Gleicher Lohn für gleiche Arbeit am gleichen Ort
Was tatsächlich kommt, bleibt offen: Das Europaparlament muss das Nachtchaos rund um die Lkw-Fahrer jetzt lichten – mit einer klaren rechtsverbindlichen Ansage. Da sind noch einige schlaflose Nächte in Brüssel oder Straßburg programmiert.
Denn umstritten bleibt das ganze Trucker-Hilfspaket: Für gleiche Arbeit am gleichen Ort soll gleicher Lohn für alle gelten, egal aus welchem Land die Fahrer kommen. Sie dürfen auch nicht mehr ewig am Stück in Europa unterwegs sein, sondern müssen zwischendurch heimkehren. Längst überfällig für Frankreichs Verkehrsministerin Elisabeth Borne: „Das ist eine Vereinbarung, die Arbeitnehmer besser schützt.“ Ob die Vereinbarung trägt, muss sich aber erst noch erweisen.
Widerstand aus Osteuropa
Vor allem östliche Mitgliedsstaaten fürchten jetzt um Aufträge für ihre Spediteure, die ihre Fracht bisher noch oft viel billiger durch Europa fahren können als etwa ihre deutschen und französischen Kollegen. Polens Verkehrsminister Andrej Adamczyk war nicht zufrieden: „Es gibt noch Verhandlungsspielraum.“ Der ungarische Vertreter, Tibor Stelbaczkys, kritisierte das Ergebnis als „eindeutig protektionistisch“ und warnte vor Jobverlusten ungarischer Fernfahrer. Dem widersprach Bundesverkehrsminister Andreas Scheuer (CSU). Gerade der Speditionssektor östlicher Länder sei in den vergangenen Jahren stark gewachsen. Es brauche nun „einen Ausgleich zwischen sozial und wirtschaftlich“.

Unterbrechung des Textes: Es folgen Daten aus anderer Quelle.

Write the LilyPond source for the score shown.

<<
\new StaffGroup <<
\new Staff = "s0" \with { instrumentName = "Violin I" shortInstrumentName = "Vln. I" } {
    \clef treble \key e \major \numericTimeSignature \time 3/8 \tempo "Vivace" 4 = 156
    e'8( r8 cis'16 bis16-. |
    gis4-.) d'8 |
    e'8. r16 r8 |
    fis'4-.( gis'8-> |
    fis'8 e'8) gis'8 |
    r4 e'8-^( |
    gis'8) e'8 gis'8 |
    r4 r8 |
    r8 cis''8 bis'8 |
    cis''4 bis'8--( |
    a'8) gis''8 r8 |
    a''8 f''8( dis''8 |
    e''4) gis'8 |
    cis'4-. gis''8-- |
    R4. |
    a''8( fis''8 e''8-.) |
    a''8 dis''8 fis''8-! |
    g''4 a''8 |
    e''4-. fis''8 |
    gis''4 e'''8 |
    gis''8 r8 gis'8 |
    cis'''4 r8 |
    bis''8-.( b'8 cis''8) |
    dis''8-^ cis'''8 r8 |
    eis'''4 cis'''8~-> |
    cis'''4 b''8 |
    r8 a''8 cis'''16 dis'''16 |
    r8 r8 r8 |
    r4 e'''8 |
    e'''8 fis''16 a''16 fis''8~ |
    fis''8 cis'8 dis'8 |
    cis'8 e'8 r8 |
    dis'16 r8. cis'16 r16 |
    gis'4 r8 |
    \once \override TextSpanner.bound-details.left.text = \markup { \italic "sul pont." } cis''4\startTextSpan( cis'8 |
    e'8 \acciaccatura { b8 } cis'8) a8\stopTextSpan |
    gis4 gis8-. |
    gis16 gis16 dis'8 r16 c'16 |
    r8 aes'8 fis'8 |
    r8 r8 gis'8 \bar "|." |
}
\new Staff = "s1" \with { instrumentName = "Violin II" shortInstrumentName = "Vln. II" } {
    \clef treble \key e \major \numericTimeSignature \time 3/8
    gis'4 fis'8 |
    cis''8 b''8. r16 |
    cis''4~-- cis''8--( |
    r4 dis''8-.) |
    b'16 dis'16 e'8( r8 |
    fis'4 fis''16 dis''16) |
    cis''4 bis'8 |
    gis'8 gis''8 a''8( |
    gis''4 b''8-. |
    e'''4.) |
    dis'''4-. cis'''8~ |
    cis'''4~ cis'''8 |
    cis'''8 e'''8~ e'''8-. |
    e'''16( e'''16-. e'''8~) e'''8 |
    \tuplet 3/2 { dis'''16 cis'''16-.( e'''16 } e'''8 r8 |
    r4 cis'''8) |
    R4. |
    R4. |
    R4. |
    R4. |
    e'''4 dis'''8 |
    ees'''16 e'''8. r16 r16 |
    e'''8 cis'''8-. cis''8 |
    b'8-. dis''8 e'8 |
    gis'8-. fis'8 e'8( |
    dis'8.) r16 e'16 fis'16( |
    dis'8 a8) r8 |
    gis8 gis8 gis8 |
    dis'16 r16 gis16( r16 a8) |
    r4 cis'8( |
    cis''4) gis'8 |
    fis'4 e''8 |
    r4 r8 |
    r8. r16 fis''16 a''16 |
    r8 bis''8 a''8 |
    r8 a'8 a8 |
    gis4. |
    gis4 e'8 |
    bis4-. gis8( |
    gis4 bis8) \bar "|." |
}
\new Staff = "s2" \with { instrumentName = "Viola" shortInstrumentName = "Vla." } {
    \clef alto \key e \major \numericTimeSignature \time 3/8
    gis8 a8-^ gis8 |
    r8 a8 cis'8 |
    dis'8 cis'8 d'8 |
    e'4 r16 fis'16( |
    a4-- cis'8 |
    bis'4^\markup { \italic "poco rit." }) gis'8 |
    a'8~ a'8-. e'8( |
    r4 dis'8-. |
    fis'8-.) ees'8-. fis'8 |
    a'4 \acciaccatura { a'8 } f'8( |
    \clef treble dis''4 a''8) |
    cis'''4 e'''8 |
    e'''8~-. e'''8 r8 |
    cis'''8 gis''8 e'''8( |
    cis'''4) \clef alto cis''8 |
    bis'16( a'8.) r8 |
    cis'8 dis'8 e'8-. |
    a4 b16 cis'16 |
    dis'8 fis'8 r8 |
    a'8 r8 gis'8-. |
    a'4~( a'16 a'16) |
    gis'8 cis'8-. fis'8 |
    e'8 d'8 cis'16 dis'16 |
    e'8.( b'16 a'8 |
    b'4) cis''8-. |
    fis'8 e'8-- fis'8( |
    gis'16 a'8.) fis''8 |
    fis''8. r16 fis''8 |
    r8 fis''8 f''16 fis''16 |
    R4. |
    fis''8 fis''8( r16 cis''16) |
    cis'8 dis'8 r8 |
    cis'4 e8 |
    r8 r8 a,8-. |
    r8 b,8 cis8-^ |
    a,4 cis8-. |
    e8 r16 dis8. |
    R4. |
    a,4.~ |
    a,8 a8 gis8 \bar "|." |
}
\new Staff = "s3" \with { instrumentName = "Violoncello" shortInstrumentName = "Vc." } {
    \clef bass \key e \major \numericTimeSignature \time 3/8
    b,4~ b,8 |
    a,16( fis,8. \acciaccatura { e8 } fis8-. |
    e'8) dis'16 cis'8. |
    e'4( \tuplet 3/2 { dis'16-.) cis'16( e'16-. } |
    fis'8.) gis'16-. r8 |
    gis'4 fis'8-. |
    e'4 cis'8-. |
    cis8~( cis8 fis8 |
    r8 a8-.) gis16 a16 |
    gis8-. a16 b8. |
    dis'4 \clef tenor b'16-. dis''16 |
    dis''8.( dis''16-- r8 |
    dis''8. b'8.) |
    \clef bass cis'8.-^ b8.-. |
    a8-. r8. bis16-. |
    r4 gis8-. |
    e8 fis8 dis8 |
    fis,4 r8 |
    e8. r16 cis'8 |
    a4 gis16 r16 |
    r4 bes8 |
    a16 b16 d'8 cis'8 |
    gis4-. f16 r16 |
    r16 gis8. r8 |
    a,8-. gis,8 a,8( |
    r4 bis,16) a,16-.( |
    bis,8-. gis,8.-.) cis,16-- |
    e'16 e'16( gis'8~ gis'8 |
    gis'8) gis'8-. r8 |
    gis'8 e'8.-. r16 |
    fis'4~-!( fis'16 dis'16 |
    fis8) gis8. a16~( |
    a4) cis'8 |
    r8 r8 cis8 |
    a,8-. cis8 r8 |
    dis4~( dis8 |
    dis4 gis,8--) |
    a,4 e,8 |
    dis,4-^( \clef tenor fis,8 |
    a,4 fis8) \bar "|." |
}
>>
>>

Deutschland, Frankreich, Österreich und andere EU-Länder wollten sich mit den bisherigen Arbeitsbedingungen nicht abfinden. Und auch nicht mit Billigkonkurrenz. Um Lohn- und Sozialdumping bei entsandten Arbeitern vorzubeugen, hatte die EU bereits im Mai eine Reform der Entsenderichtlinie abschließend verabschiedet. Der Transportsektor war dabei aber zunächst ausgeklammert worden. Diese Ausnahme soll nun nur noch beim reinen Import-, Exportgeschäft Bestand haben.